The Part Unseen

It’d be fair to say that like many people I’m prone to overthinking.

Scouring all the angles and outcomes, considering each carefully and yet the most logical one often causes the most trouble because unlike me most people are ruled by their emotions instead of their mind.

Stemming from some deep and repressed childhood trauma, probably.

This path of thinking leaves me looking over one shoulder all the time because of getting knifed in the back all too often.

Although usually that is of my own doing, the classic self-fulfilling prophecy.

It’d just be nice to once not have to have that consideration, yet given who we all are and the fact we’re all just mere humans that will satisfy our own needs first it’ll not be going away anytime soon.

Of course this is simply a deep reflection of my innermost-self.

It’s why we are disgusted by certain things more than others, ugly refections of who we really are when things get nasty or desperate.

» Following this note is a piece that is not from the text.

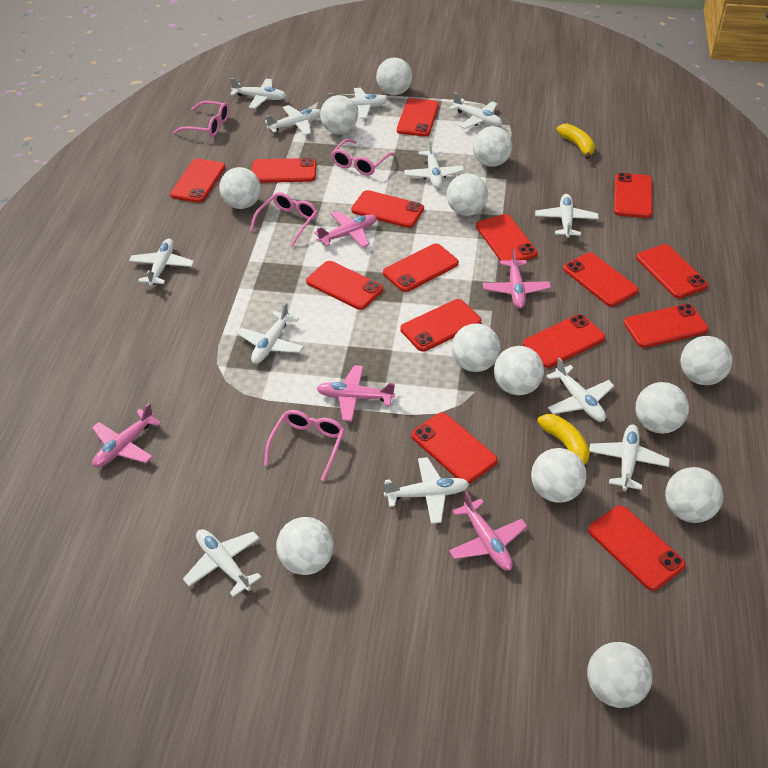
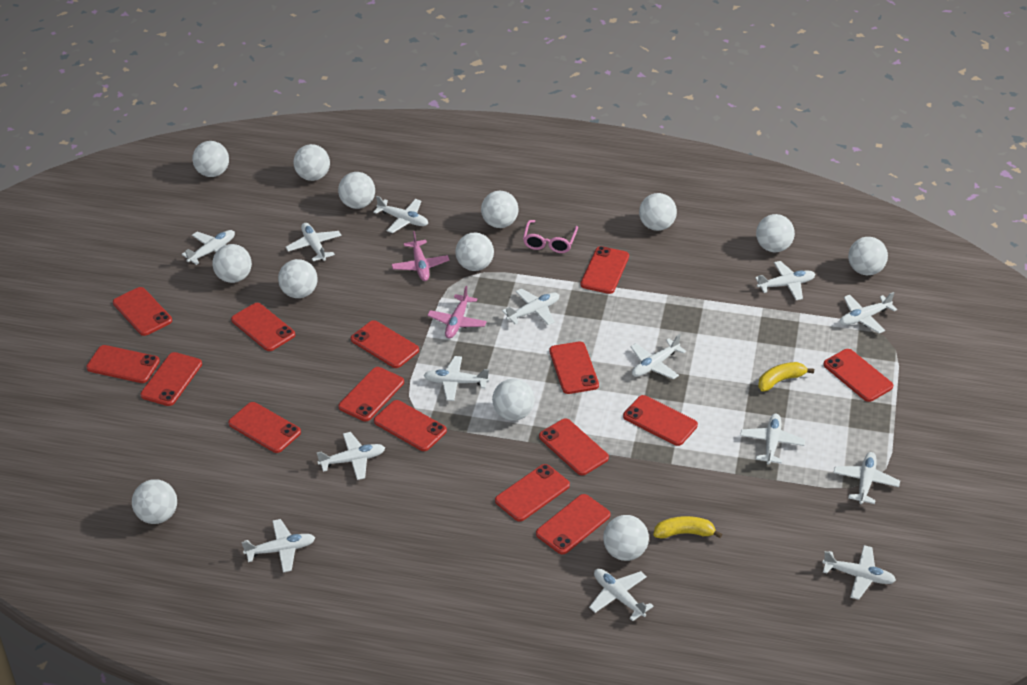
pink glasses: [173,101,229,137] [250,192,318,247] [264,410,345,481] [331,139,395,176] = 4 -> [523,220,578,253] = 1
pink plane: [92,403,162,467] [314,211,377,248] [316,365,395,421] [449,492,527,571] [483,248,551,308] = 5 -> [391,231,449,281] [427,286,487,338] = 2
white plane: [129,238,194,286] [183,529,262,597] [230,78,286,109] [237,302,304,364] [265,105,321,135] [329,88,387,119] [384,457,469,524] [404,139,464,189] [448,92,502,129] [535,194,599,238] [546,358,614,422] [589,425,670,491] = 12 -> [182,230,235,265] [242,519,315,573] [286,223,341,261] [317,432,385,480] [373,196,428,233] [424,356,489,401] [502,288,559,325] [589,569,654,621] [631,334,686,379] [740,414,805,465] [755,261,816,300] [822,545,896,600] [833,452,900,504] [840,292,897,333] = 14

Never being afraid to fight my way out of a shit situation and take people down with me has been a natural response for as long as I can remember, perhaps from being used in that way when I was a kid, although those memories became locked away and no matter how I try to draw them up they’re nothing other than noiseless void.

Funny how deep down were all still just frightened children… or rather I am.

It’s why burning everything down around me is a repeated pattern.

Staring again, and again, and again.

Its become so regular now it’s habit, a bad habit yet one that is also comforting as well, like being addicted to heroin or something we shouldn’t be, I’m addicted to trauma.

I need it to feel anything and with each hit the effects get weaker and weaker.

As such the edge gets pushed more and more, eventually there will be nothing left, nothing at all and I get the feeling that even in that situation there will still be that unifiable hole, that thirst unquenchable.

It’s why I’ve wished, even attempted to silence everything a few times now.

To be able to sit down and speak with this inner child crying out for something it can’t voice, if only I could do that. Unlock those things that remain tightly bound, perhaps they’d give me the answers I seek, or perhaps the ones I already know yet won’t allow myself to know.

Anyway, until that time I will move forwards always looking over my shoulder for something I don’t know to watch out for.